Filter the rows below, copying out each line in which the word "երկայնական" appears.

(Page-level text extractions)

----

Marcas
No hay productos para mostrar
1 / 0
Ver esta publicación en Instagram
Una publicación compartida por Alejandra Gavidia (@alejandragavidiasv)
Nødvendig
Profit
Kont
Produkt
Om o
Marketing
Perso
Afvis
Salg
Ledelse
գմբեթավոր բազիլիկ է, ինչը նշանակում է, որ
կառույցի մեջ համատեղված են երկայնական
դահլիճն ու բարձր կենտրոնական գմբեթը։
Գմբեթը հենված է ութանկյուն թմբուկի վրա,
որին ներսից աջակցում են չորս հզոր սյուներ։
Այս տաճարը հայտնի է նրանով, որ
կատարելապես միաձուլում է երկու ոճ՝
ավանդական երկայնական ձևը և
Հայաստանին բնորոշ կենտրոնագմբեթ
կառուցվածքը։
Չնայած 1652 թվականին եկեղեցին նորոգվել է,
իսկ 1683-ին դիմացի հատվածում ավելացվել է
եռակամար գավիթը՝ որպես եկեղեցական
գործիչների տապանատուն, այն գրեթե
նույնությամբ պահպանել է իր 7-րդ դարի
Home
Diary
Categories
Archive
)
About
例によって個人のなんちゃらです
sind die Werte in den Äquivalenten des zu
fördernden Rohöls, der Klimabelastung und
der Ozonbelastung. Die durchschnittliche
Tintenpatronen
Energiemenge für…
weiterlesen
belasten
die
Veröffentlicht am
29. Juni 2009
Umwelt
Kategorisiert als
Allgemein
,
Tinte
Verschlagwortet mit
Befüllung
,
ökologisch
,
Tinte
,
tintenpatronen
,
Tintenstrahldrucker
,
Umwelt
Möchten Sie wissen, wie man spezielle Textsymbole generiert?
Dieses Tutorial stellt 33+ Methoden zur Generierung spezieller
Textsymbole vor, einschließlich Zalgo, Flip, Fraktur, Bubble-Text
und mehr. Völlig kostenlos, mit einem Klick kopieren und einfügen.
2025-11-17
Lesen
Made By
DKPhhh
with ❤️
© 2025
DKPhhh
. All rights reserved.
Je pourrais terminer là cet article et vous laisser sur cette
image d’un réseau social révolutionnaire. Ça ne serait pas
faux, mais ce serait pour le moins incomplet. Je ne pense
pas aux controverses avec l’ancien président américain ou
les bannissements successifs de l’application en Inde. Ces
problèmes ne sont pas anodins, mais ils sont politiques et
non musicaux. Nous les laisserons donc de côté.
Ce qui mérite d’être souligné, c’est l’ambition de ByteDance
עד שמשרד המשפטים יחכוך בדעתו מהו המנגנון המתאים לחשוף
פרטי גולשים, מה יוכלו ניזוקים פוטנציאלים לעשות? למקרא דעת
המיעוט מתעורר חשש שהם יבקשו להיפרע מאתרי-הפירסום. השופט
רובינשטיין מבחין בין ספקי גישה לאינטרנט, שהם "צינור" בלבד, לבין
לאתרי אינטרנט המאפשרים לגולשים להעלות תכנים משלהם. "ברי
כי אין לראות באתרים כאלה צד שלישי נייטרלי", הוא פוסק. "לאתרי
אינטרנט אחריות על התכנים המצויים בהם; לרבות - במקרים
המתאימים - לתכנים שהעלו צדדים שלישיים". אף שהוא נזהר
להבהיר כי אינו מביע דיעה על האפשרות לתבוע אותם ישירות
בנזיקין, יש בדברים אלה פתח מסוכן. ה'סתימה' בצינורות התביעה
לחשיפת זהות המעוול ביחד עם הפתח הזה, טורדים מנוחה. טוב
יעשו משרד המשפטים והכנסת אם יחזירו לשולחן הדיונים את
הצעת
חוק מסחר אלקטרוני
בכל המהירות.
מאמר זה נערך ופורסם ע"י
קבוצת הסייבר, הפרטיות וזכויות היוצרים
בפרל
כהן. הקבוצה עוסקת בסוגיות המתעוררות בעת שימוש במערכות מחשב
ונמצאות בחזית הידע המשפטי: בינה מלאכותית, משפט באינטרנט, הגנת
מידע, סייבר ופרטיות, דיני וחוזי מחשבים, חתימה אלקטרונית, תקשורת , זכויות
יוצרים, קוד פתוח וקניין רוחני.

----

▸ **OUTPUT OF THE EXERCISE**:
կառույցի մեջ համատեղված են երկայնական
ավանդական երկայնական ձևը և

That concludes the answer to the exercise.